BY ROB SALERNO – Gay rights in Eastern Europe suffered a major setback this week as Pride parades were banned in the Serbian capital city of Belgrade and in the Russian province of Arkhangelsk.
In Belgrade, authorities banned the Pride parade as well as demonstrations by anti-gay protesters. The ban was pitched as a public safety move, as last year’s Pride parade ended in violence between marchers and far-right nationalists that left more than 150 people — most of them police officers who’d been ordered to protect the marchers — wounded.
Gay rights campaigners are considering taking the state to the European Court of Human Rights over the matter.

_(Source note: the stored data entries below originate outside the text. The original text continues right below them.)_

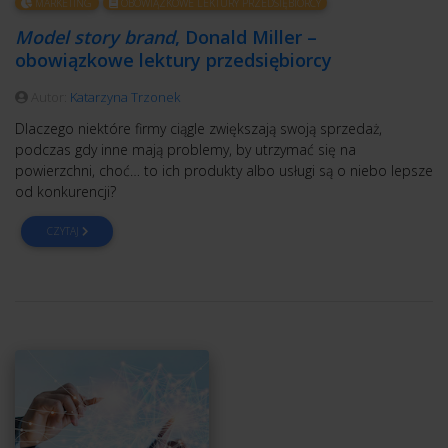
MARKETING
OBOWIĄZKOWE LEKTURY PRZEDSIĘBIORCY
Model story brand
, Donald Miller –
obowiązkowe lektury przedsiębiorcy
Autor:
Katarzyna Trzonek
Dlaczego niektóre firmy ciągle zwiększają swoją sprzedaż,
podczas gdy inne mają problemy, by utrzymać się na
powierzchni, choć… to ich produkty albo usługi są o niebo lepsze
od konkurencji?
CZYTAJ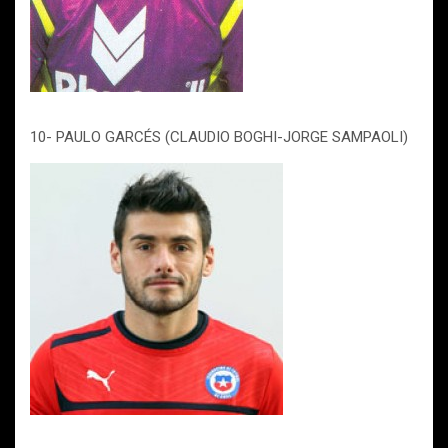
10- PAULO GARCÉS (CLAUDIO BOGHI-JORGE SAMPAOLI)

As Serbia is a candidate member for the European Union, and the EU doesn’t look kindly on depriving citizens of their civil and political rights, this may become a major issue for Serbia.

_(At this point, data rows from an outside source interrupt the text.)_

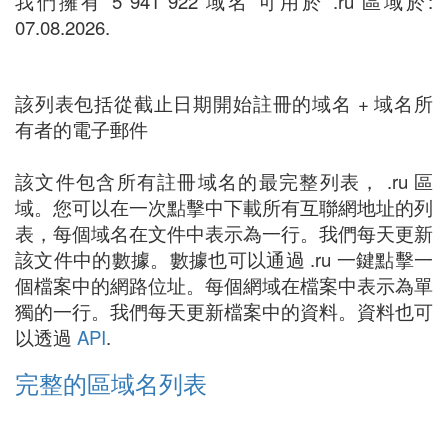
我們擁有 5 941 922 域名 可用於 .ru 區域於:
07.08.2026.
該列表包括從截止日期開始註冊的域名 + 域名所
有者的電子郵件
該文件包含所有註冊域名的最完整列表， .ru 區
域。您可以在一次點擊中下載所有互聯網地址的列
表，每個域名在文件中表示為一行。我們每天更新
該文件中的數據。數據也可以通過 .ru 一鍵點擊一
個檔案中的網路位址。每個網域在檔案中表示為單
獨的一行。我們每天更新檔案中的資料。資料也可
以透過
API
.
完整的區域名列表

For their part, Serbian gay activists briefly blocked a highway to unfurl a banner promoting gay rights in lieu of attempting a full parade.

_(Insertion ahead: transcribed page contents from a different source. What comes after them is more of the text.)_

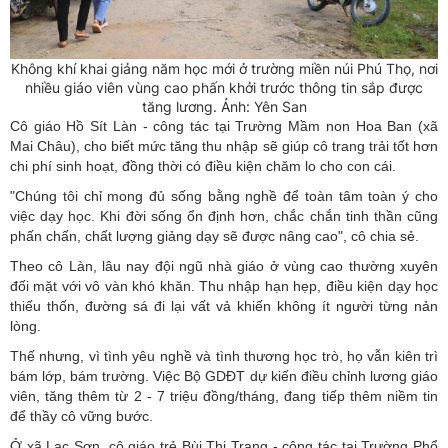
Không khí khai giảng năm học mới ở trường miền núi Phú Thọ, nơi
nhiều giáo viên vùng cao phấn khởi trước thông tin sắp được
tăng lương. Ảnh: Yên San
Cô giáo Hồ Sít Làn - công tác tại Trường Mầm non Hoa Ban (xã
Mai Châu), cho biết mức tăng thu nhập sẽ giúp cô trang trải tốt hơn
chi phí sinh hoạt, đồng thời có điều kiện chăm lo cho con cái.
"Chúng tôi chỉ mong đủ sống bằng nghề để toàn tâm toàn ý cho
việc dạy học. Khi đời sống ổn định hơn, chắc chắn tinh thần cũng
phấn chấn, chất lượng giảng dạy sẽ được nâng cao", cô chia sẻ.
Theo cô Làn, lâu nay đội ngũ nhà giáo ở vùng cao thường xuyên
đối mặt với vô vàn khó khăn. Thu nhập hạn hẹp, điều kiện dạy học
thiếu thốn, đường sá đi lại vất vả khiến không ít người từng nản
lòng.
Thế nhưng, vì tình yêu nghề và tình thương học trò, họ vẫn kiên trì
bám lớp, bám trường. Việc Bộ GDĐT dự kiến điều chỉnh lương giáo
viên, tăng thêm từ 2 - 7 triệu đồng/tháng, đang tiếp thêm niềm tin
để thầy cô vững bước.
Ở xã Lạc Sơn, cô giáo trẻ Bùi Thị Trang - công tác tại Trường Phổ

In Moscow, a gay rights rally once again devolved into chaos, with 40 people detained. Apparently police were unsure if the detained were Pride marchers or protesters who were pelting the marchers with tomatoes.
At least they got to hold the parade; the Russian oblast (province) of Arkhangelsk has banned all gay demonstrations, period. The subarctic region is home to 1.3 million people, a small handful of whom proposed the law in order to prevent homosexuality from becoming popular and to stop the “corruption” of children.
The European Court of Human Rights has already decided against various Russian bans on gay pride celebrations, but authorities continue to defy the court’s rulings.
Eastern Europe in general has been slow in officially accepting and promoting gay rights. Earlier this year, we reported on the major controversy that was kicked up in the Czech Republic over Prague’s first ever gay pride festival.